We’re officially back in bus/lunchbox/playground/learning/outrageously cranky afternoon mode. If the rest of the year goes as well as this week, I won’t have much to write about. (Scary, right?)
Lesson #1: The first day of school was far more emotional for me than Big (again) this year. How do I know? This is all we saw of him after racing to beat the bus so we—yes, I dragged the whole family—could say goodbye to him and send him off into his classroom. His back looked super excited to start 1st grade.
Lesson #2: It’s a good thing Big loves rules. According to him, his teacher has already scheduled conferences with three kids’ parents. (Who totally deserved it, of course. Rules are rules.) And, yes, you can bet I was on my best behavior at Back to School Night.
Lesson #3: You know that moment you really want to make a good first impression (like at the preschool meet and greet where it seems to be all new families)? Your baby doesn’t care.
Lesson #4: Distracting Pink by handing her my car keys may not have been my best move. When we left the school—an hour plus later—one of my rockin’ minivan doors was stuck open half way and all of the windows and sunroof were open. (Yes, she’s far more tech savvy than I am—I guarantee I couldn’t make all that happen if I tried.)
Lesson #5: I’m thinking that since Pink is too young to attend school, I might look into having her teach—yes, teach—at the local middle school. Her Tantrums and ‘Tude course could show even the sassiest tween girls a thing or two.

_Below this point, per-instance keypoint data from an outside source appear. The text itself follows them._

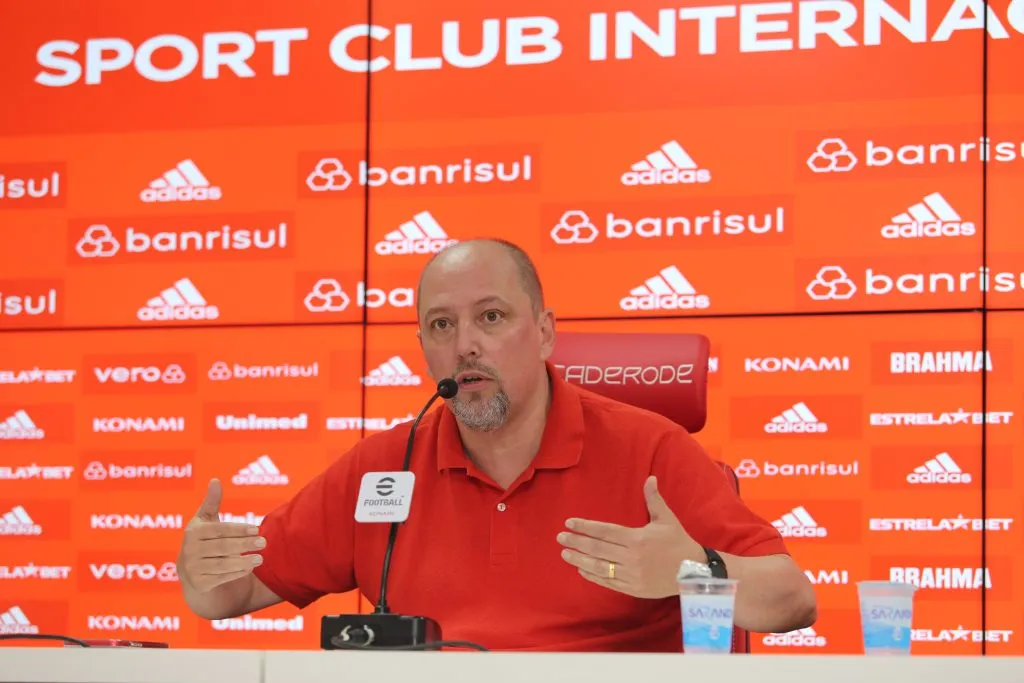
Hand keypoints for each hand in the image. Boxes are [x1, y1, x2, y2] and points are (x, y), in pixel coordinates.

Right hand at [176, 478, 265, 592]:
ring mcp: (193, 569)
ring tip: (260, 558)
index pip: (220, 530)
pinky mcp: (199, 584)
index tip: (257, 529)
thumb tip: (215, 480)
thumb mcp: (205, 520)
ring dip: (243, 561)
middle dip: (245, 545)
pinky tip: (248, 568)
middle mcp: (190, 551)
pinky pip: (221, 578)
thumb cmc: (203, 540)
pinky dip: (236, 573)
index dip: (239, 529)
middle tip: (264, 542)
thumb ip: (212, 502)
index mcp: (193, 532)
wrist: (192, 573)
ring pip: (223, 564)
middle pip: (223, 547)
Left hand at [557, 475, 703, 598]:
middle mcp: (632, 557)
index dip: (585, 527)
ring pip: (599, 567)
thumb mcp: (667, 519)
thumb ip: (654, 499)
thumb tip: (650, 477)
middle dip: (576, 542)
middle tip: (560, 537)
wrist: (694, 572)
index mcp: (637, 538)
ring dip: (579, 560)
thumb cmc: (678, 542)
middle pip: (597, 549)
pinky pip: (608, 582)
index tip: (569, 523)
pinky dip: (593, 576)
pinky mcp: (633, 588)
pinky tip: (581, 570)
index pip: (605, 531)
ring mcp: (632, 575)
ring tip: (564, 553)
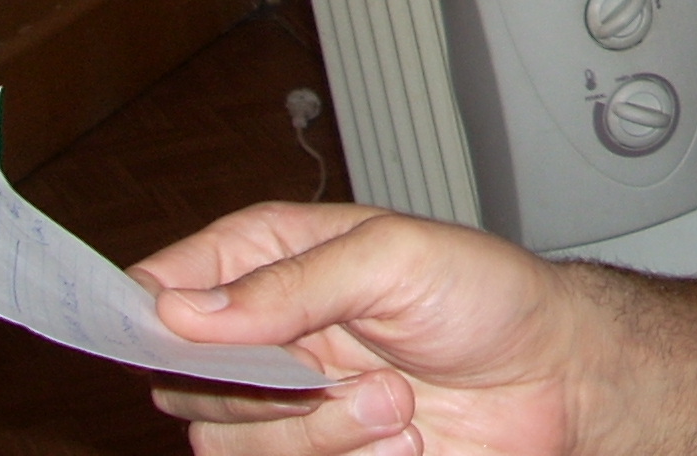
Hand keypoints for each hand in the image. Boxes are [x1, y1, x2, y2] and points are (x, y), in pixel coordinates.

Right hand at [136, 202, 588, 453]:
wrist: (553, 377)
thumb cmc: (487, 296)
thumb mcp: (397, 259)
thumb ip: (294, 282)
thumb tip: (182, 310)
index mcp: (271, 259)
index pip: (162, 284)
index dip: (143, 312)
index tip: (159, 334)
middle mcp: (266, 335)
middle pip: (182, 384)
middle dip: (264, 391)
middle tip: (345, 374)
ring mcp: (288, 404)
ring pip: (228, 445)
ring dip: (318, 435)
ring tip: (396, 404)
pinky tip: (404, 440)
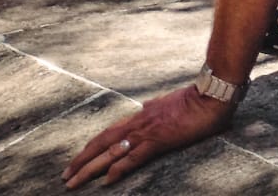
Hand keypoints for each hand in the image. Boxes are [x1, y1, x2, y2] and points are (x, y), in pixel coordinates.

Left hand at [63, 87, 233, 188]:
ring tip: (74, 182)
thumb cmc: (195, 99)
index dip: (91, 146)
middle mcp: (138, 121)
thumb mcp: (168, 101)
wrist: (211, 96)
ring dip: (89, 168)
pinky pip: (133, 157)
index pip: (108, 132)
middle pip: (102, 141)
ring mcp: (147, 130)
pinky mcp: (158, 140)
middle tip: (65, 175)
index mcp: (141, 114)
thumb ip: (154, 107)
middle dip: (81, 159)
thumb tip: (144, 107)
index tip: (77, 159)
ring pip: (110, 151)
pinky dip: (117, 169)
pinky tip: (106, 180)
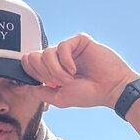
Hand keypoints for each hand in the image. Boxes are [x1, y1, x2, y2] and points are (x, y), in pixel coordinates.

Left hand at [20, 33, 139, 108]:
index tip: (48, 85)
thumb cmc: (89, 94)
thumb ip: (42, 93)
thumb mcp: (60, 98)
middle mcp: (58, 58)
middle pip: (34, 56)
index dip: (34, 75)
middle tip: (59, 83)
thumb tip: (29, 86)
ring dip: (56, 70)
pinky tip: (74, 69)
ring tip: (69, 79)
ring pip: (46, 52)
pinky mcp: (79, 41)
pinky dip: (65, 61)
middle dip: (44, 74)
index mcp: (52, 69)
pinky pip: (62, 46)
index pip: (30, 64)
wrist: (110, 89)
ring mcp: (69, 49)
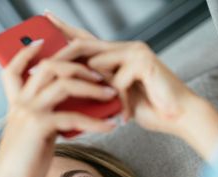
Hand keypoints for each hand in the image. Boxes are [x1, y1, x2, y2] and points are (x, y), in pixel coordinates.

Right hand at [0, 38, 117, 176]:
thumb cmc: (22, 167)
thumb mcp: (34, 138)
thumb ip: (48, 121)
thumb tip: (75, 116)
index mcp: (16, 104)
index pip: (14, 69)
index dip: (26, 53)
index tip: (42, 43)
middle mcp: (20, 103)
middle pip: (49, 67)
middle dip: (77, 65)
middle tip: (99, 75)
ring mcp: (28, 112)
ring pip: (63, 84)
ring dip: (92, 86)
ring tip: (111, 94)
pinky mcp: (39, 126)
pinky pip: (73, 116)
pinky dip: (96, 121)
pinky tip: (109, 127)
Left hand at [44, 12, 217, 160]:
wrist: (178, 117)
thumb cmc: (146, 108)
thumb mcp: (110, 98)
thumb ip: (93, 87)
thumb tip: (65, 88)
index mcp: (115, 55)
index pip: (84, 39)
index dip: (65, 28)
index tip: (45, 17)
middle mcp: (124, 48)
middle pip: (82, 45)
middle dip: (60, 59)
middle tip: (39, 70)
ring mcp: (135, 51)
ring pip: (95, 66)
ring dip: (97, 93)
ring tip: (111, 109)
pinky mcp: (144, 62)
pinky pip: (115, 81)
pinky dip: (118, 103)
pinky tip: (128, 114)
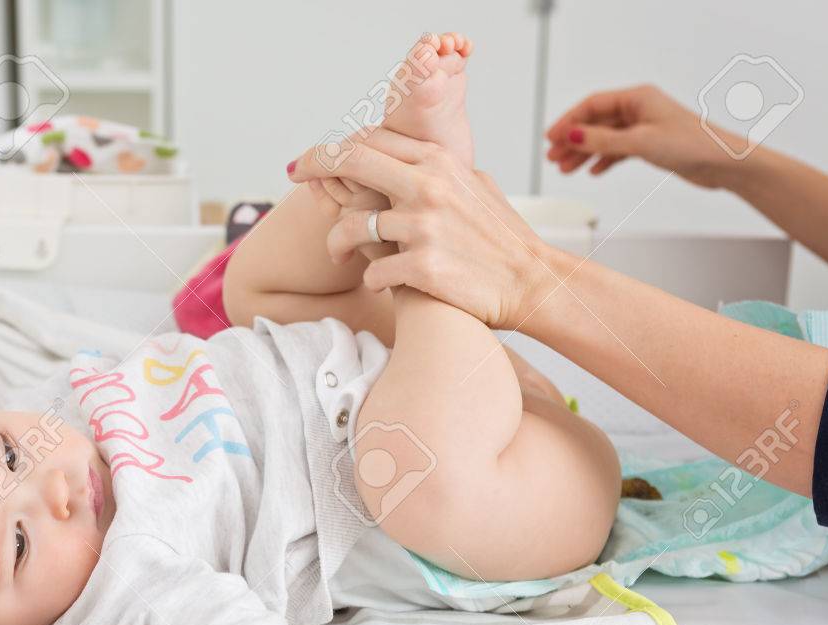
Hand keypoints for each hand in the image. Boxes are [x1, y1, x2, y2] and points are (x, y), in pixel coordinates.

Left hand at [287, 128, 550, 329]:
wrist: (532, 282)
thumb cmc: (501, 236)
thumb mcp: (474, 184)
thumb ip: (438, 167)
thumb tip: (405, 154)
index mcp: (439, 161)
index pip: (371, 138)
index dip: (334, 146)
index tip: (312, 159)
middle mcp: (428, 186)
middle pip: (350, 161)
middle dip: (313, 164)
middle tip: (294, 175)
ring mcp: (424, 227)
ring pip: (351, 227)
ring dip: (336, 243)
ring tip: (338, 253)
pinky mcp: (422, 267)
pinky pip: (372, 272)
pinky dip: (373, 279)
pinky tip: (381, 282)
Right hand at [545, 84, 742, 187]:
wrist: (723, 162)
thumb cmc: (692, 144)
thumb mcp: (640, 142)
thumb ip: (602, 141)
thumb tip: (572, 135)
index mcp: (638, 98)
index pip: (593, 105)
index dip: (569, 121)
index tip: (551, 137)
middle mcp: (640, 110)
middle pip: (596, 122)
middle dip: (573, 139)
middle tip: (553, 156)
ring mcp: (645, 128)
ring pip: (605, 138)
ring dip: (585, 153)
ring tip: (566, 168)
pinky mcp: (650, 145)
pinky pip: (618, 150)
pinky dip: (604, 160)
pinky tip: (594, 171)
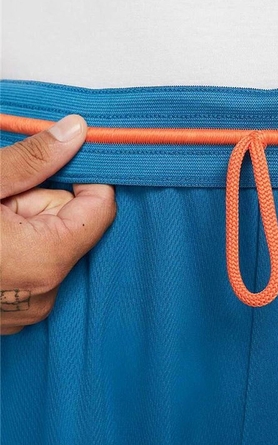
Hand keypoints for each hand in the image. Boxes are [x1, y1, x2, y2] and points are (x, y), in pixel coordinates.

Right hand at [1, 115, 115, 334]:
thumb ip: (32, 158)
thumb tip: (76, 131)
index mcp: (46, 260)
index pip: (101, 208)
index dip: (86, 177)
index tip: (61, 160)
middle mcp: (45, 292)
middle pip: (71, 223)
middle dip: (40, 200)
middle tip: (0, 198)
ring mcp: (28, 307)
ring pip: (50, 242)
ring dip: (25, 222)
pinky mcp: (12, 312)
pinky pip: (33, 265)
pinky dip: (16, 245)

Lesson #6: While there’s no doubt Little still misses Big terribly while he’s in school, it’s Pink turn to go through the adjustment period of being stuck home alone with me. When we picked Little up from his first day (which went amazingly well), she was screaming his name (the only way she really says it anyway), giggling, and doing everything in her sloppy power to hug and kiss him.
Lesson #7: If the boys took care of Spidey (the hermit crab) the way they’re feeding and nurturing the plastic black cat flashlights and rubber bat they found in the Halloween decorations, that little guy would still be with us.
Lesson #8: It’s a good thing Big lifts weights. (At least that’s what he said when I asked him for to carry a big disposable aluminum pan of burger-ready lettuce pieces a couple blocks.)
Lesson #9: Sometimes someone else’s words capture an experience better than your own. Like my friend (and neighbor), Amy’s. “There’s a port-a-potty in front of our house. The DJ is warming up. The tweens are playing with the tots, who are all anticipating the cake walk. The grills are fired up, the kegs are flowing and the blenders are whirling. The disco ball is suspended across the street. We’re all bringing our yummiest treats. The old fire truck is giving rides. It must be the annual neighborhood party!” (Though somehow this doesn’t capture the excitement of being the only parent to three kids—including one sick baby—while their dad was in Pasadena, 5 hours into a UCLA tailgate party.)
Lesson #10: My three-year old is smarter than I am now. I’ve been telling him if he keeps burping at the table, he’ll have to go eat by himself in the garage. So today, when I wouldn’t let him eat breakfast out there, he explained ‘no’ actually wasn’t an option. He had to—it was his punishment from burping too much. Touche.